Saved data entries
------------------------------

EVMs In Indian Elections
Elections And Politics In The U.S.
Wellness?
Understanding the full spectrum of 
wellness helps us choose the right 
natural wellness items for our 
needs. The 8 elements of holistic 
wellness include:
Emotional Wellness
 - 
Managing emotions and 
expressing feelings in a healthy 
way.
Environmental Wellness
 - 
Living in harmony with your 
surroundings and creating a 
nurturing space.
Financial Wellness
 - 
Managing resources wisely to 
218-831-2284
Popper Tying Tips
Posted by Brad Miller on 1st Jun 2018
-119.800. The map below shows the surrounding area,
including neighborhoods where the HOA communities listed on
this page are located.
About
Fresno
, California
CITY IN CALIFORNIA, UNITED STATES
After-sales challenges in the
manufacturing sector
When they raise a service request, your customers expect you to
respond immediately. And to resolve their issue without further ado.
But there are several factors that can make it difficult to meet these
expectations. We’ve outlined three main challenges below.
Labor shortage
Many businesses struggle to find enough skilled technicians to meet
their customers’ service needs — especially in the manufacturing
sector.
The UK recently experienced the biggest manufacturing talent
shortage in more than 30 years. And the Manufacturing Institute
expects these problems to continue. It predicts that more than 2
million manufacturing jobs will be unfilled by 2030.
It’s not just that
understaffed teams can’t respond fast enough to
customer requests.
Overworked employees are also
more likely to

------------------------------

### WHAT IS EXPECTED
Present every line of the items above as a Markdown table with two columns, "Row" for the row number and "Line" for the line, omitting blank lines.

### EXPECTED ANSWER
| Row | Line |
|---|---|
| 1 | EVMs In Indian Elections |
| 2 | Elections And Politics In The U.S. |
| 3 | Wellness? |
| 4 | Understanding the full spectrum of  |
| 5 | wellness helps us choose the right  |
| 6 | natural wellness items for our  |
| 7 | needs. The 8 elements of holistic  |
| 8 | wellness include: |
| 9 | Emotional Wellness |
| 10 |  -  |
| 11 | Managing emotions and  |
| 12 | expressing feelings in a healthy  |
| 13 | way. |
| 14 | Environmental Wellness |
| 15 |  -  |
| 16 | Living in harmony with your  |
| 17 | surroundings and creating a  |
| 18 | nurturing space. |
| 19 | Financial Wellness |
| 20 |  -  |
| 21 | Managing resources wisely to  |
| 22 | 218-831-2284 |
| 23 | Popper Tying Tips |
| 24 | Posted by Brad Miller on 1st Jun 2018 |
| 25 | -119.800. The map below shows the surrounding area, |
| 26 | including neighborhoods where the HOA communities listed on |
| 27 | this page are located. |
| 28 | About |
| 29 | Fresno |
| 30 | , California |
| 31 | CITY IN CALIFORNIA, UNITED STATES |
| 32 | After-sales challenges in the |
| 33 | manufacturing sector |
| 34 | When they raise a service request, your customers expect you to |
| 35 | respond immediately. And to resolve their issue without further ado. |
| 36 | But there are several factors that can make it difficult to meet these |
| 37 | expectations. We’ve outlined three main challenges below. |
| 38 | Labor shortage |
| 39 | Many businesses struggle to find enough skilled technicians to meet |
| 40 | their customers’ service needs — especially in the manufacturing |
| 41 | sector. |
| 42 | The UK recently experienced the biggest manufacturing talent |
| 43 | shortage in more than 30 years. And the Manufacturing Institute |
| 44 | expects these problems to continue. It predicts that more than 2 |
| 45 | million manufacturing jobs will be unfilled by 2030. |
| 46 | It’s not just that |
| 47 | understaffed teams can’t respond fast enough to |
| 48 | customer requests. |
| 49 | Overworked employees are also |
| 50 | more likely to |